** Opening SUPPLIED DATA block **
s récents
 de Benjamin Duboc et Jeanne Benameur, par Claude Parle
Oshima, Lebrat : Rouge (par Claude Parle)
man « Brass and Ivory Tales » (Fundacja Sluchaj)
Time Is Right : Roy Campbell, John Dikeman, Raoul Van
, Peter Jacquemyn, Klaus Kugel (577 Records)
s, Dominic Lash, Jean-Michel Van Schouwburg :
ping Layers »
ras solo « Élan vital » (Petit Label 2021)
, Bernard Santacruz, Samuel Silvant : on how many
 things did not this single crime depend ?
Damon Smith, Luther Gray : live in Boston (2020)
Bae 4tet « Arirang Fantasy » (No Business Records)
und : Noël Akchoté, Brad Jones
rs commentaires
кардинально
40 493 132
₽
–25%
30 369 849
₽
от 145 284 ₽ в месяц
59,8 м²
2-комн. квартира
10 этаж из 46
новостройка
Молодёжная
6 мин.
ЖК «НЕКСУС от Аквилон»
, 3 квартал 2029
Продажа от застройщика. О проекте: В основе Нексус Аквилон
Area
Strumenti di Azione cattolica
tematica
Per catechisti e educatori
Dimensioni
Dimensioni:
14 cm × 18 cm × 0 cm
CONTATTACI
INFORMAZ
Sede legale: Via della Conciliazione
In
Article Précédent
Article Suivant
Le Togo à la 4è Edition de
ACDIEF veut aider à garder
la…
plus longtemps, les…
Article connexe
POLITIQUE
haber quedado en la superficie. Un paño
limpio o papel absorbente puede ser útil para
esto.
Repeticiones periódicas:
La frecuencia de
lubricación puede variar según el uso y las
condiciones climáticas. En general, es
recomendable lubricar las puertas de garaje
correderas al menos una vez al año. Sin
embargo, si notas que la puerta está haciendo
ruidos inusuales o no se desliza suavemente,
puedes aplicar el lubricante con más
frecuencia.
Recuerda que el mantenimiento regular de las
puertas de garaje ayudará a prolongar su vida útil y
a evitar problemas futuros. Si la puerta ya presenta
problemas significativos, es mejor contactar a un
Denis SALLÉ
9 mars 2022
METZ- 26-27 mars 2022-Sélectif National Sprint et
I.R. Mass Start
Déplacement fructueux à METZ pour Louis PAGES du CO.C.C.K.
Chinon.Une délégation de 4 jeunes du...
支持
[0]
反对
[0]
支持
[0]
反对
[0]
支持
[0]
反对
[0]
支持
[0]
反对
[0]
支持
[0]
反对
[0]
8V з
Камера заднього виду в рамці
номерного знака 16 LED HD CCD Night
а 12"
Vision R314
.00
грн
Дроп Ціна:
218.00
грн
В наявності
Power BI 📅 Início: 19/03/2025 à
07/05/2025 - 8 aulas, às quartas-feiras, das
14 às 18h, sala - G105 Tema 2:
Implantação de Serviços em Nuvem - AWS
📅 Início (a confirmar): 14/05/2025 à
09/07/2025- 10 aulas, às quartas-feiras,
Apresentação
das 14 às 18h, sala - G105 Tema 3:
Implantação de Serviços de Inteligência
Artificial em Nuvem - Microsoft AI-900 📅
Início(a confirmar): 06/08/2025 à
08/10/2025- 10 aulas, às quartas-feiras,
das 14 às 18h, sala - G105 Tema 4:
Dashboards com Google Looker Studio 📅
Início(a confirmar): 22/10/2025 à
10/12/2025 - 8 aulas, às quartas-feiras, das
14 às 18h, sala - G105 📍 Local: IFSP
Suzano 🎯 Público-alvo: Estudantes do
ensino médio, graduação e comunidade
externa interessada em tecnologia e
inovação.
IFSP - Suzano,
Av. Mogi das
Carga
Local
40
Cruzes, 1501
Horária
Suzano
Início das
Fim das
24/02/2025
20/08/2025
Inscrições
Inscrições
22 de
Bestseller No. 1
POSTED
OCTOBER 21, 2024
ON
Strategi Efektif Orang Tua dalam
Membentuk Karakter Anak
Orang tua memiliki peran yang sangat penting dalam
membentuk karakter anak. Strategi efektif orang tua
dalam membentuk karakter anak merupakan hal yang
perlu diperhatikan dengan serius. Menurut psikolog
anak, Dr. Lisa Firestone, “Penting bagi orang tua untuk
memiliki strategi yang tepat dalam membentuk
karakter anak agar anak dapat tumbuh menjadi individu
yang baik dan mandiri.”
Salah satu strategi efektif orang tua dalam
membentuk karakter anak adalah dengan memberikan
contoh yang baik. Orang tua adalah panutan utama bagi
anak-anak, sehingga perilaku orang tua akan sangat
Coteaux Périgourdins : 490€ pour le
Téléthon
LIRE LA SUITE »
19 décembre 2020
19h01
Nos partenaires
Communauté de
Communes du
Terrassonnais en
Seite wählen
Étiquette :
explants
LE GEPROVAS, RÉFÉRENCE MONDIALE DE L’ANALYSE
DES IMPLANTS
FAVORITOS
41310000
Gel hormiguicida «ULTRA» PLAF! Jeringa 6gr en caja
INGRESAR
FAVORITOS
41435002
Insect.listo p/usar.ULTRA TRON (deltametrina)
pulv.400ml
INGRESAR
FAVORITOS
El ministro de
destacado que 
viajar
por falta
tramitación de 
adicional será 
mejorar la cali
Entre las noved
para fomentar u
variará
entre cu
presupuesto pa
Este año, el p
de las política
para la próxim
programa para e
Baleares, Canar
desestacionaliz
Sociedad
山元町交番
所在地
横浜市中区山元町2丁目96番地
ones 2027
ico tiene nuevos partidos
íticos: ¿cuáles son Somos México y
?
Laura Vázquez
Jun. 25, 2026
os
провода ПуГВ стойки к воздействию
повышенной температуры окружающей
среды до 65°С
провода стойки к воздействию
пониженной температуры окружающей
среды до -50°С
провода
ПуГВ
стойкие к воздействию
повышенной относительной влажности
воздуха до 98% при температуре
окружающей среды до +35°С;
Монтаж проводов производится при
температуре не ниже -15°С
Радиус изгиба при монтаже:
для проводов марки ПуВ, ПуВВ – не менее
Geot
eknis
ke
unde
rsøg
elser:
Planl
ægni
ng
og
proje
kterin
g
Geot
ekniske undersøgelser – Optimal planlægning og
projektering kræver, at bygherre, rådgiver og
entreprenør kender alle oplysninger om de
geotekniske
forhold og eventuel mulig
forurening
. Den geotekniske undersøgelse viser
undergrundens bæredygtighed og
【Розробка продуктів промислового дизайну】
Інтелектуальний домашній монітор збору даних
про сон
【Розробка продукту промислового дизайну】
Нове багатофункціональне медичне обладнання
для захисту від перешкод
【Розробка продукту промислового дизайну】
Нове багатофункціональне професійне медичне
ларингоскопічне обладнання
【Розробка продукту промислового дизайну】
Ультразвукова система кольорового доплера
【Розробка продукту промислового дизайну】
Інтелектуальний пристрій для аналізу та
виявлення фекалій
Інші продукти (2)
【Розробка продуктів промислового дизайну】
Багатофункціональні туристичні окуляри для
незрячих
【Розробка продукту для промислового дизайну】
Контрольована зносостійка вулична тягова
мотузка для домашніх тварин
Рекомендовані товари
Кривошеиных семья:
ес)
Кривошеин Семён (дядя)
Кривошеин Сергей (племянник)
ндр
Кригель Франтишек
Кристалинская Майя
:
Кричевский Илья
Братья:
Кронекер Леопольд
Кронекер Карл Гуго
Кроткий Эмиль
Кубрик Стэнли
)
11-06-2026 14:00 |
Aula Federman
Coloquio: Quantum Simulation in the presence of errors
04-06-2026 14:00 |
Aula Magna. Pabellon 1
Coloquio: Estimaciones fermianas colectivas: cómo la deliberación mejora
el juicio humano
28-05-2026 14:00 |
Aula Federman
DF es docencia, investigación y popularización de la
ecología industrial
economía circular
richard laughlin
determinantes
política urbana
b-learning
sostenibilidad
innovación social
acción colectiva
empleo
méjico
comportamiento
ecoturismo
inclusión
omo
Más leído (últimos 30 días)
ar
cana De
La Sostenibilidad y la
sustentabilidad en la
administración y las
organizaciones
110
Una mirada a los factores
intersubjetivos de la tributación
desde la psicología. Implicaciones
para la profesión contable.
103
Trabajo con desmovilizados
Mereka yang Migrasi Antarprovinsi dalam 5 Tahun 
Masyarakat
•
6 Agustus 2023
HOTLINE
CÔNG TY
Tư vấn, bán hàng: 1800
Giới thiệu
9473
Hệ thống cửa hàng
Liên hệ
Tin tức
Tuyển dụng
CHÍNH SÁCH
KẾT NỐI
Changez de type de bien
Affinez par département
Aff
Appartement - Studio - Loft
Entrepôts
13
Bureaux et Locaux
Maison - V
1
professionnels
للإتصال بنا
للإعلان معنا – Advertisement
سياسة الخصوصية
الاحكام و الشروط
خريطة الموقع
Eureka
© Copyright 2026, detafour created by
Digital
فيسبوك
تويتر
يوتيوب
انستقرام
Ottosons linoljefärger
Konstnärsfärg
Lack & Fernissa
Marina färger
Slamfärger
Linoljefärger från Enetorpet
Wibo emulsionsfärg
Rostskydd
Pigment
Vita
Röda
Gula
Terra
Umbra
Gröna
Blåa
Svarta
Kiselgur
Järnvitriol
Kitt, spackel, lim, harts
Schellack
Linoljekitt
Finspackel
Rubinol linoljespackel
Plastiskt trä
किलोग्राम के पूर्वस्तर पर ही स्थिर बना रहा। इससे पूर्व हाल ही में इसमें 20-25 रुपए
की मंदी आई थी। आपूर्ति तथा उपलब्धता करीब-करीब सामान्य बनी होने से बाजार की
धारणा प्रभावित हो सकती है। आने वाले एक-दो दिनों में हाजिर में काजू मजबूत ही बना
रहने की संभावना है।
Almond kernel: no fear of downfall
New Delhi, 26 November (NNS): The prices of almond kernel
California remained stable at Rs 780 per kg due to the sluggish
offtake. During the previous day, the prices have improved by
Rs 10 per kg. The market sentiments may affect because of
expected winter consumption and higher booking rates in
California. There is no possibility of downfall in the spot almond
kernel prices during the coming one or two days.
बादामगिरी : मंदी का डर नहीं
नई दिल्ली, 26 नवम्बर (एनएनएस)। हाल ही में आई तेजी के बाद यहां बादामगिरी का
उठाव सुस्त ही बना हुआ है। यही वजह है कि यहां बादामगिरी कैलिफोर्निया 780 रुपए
** Closing SUPPLIED DATA block **
● WHAT IS NEEDED:
Write out every one of the lines above, from the first line down to and including the line that contains "Vision R314", reproducing each one without any change.

● ANSWER SPACE:
s récents
 de Benjamin Duboc et Jeanne Benameur, par Claude Parle
Oshima, Lebrat : Rouge (par Claude Parle)
man « Brass and Ivory Tales » (Fundacja Sluchaj)
Time Is Right : Roy Campbell, John Dikeman, Raoul Van
, Peter Jacquemyn, Klaus Kugel (577 Records)
s, Dominic Lash, Jean-Michel Van Schouwburg :
ping Layers »
ras solo « Élan vital » (Petit Label 2021)
, Bernard Santacruz, Samuel Silvant : on how many
 things did not this single crime depend ?
Damon Smith, Luther Gray : live in Boston (2020)
Bae 4tet « Arirang Fantasy » (No Business Records)
und : Noël Akchoté, Brad Jones
rs commentaires
кардинально
40 493 132
₽
–25%
30 369 849
₽
от 145 284 ₽ в месяц
59,8 м²
2-комн. квартира
10 этаж из 46
новостройка
Молодёжная
6 мин.
ЖК «НЕКСУС от Аквилон»
, 3 квартал 2029
Продажа от застройщика. О проекте: В основе Нексус Аквилон
Area
Strumenti di Azione cattolica
tematica
Per catechisti e educatori
Dimensioni
Dimensioni:
14 cm × 18 cm × 0 cm
CONTATTACI
INFORMAZ
Sede legale: Via della Conciliazione
In
Article Précédent
Article Suivant
Le Togo à la 4è Edition de
ACDIEF veut aider à garder
la…
plus longtemps, les…
Article connexe
POLITIQUE
haber quedado en la superficie. Un paño
limpio o papel absorbente puede ser útil para
esto.
Repeticiones periódicas:
La frecuencia de
lubricación puede variar según el uso y las
condiciones climáticas. En general, es
recomendable lubricar las puertas de garaje
correderas al menos una vez al año. Sin
embargo, si notas que la puerta está haciendo
ruidos inusuales o no se desliza suavemente,
puedes aplicar el lubricante con más
frecuencia.
Recuerda que el mantenimiento regular de las
puertas de garaje ayudará a prolongar su vida útil y
a evitar problemas futuros. Si la puerta ya presenta
problemas significativos, es mejor contactar a un
Denis SALLÉ
9 mars 2022
METZ- 26-27 mars 2022-Sélectif National Sprint et
I.R. Mass Start
Déplacement fructueux à METZ pour Louis PAGES du CO.C.C.K.
Chinon.Une délégation de 4 jeunes du...
支持
[0]
反对
[0]
支持
[0]
反对
[0]
支持
[0]
反对
[0]
支持
[0]
反对
[0]
支持
[0]
反对
[0]
8V з
Камера заднього виду в рамці
номерного знака 16 LED HD CCD Night
а 12"
Vision R314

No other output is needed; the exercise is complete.